In allen umliegenden Ländern ist bereits seit den Neunziger Jahren von Einwanderungswellen die Rede, jede Nation geht anders damit um: Deutschland versuchte es auf eine noble und altruistische Art: kommt alle. Dabei sollte sich kein Bürger darüber aufregen. Deutschland darf das nicht, wegen seiner jüngsten Geschichte.

Österreich zeigte seine Fremdenfeindlichkeit ganz offensichtlich, obwohl es für die junge Geschichte irgendwie mitverantwortlich ist und wurde dafür schon von Amnesty international gerügt. Frankreich benahm sich ebenfalls nicht zimperlich gegenüber Personen mit Migrationshintergrund und das bereits seit den 60er Jahren, nachdem der große Wirtschaftsboom wieder abgeklungen war und die Gastarbeiter wieder unerwünscht.

**AUFGABENZIEL:**
Setze den Textabschnitt über den Umgang europäischer Länder mit Einwanderung im selben Stil nach seinem letzten Satz fort.

**DATENAUFLISTUNG:**

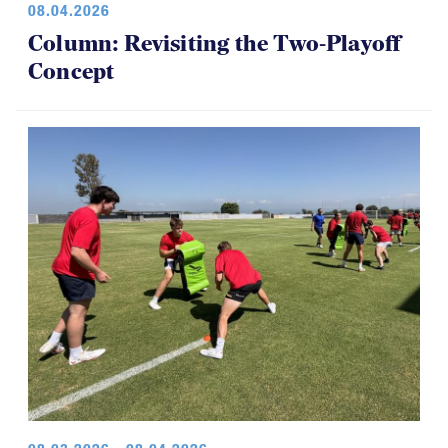
08.04.2026
Column: Revisiting the Two-Playoff
Concept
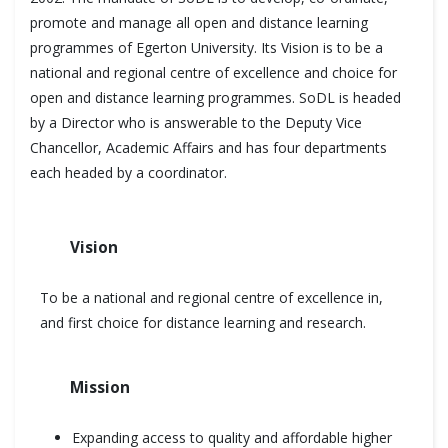
promote and manage all open and distance learning
programmes of Egerton University. Its Vision is to be a
national and regional centre of excellence and choice for
open and distance learning programmes. SoDL is headed
by a Director who is answerable to the Deputy Vice
Chancellor, Academic Affairs and has four departments
each headed by a coordinator.
Vision
To be a national and regional centre of excellence in,
and first choice for distance learning and research.
Mission
Expanding access to quality and affordable higher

**AUFGABENERGEBNIS:**
Nur in Italien: kein Meckern, kein Zetern, kein Problem. Alles eitel Sonnenschein? Migration war und ist auch in Italien ein Thema, das im alltäglichen Leben wahrgenommen wird. Zum einen, weil Italien selbst in der Geschichte viel emigriert ist, vor allem nach Deutschland und Amerika. Und andererseits weil Italien sich am äußersten Rande Europas befindet und zu 75 % aus Küste besteht. Albanien, Rumänien und Afrika liegen in unmittelbarer Nähe, nicht mal einen Daumenbreit auf der Landkarte entfernt. Ein afrikanischer Prinz, der in Österreich studierte, fragte mich einmal, ob die Albaner Italiens Türken seien. Es stimmt, im Vergleich zu Deutschland und Österreich leben in Italien sehr wenige Türken. Ich bestätigte, warf aber ein, dass das vielleicht für den größten Teil des Landes gelte, dass aber Südtirols Türken die Deutschen seien.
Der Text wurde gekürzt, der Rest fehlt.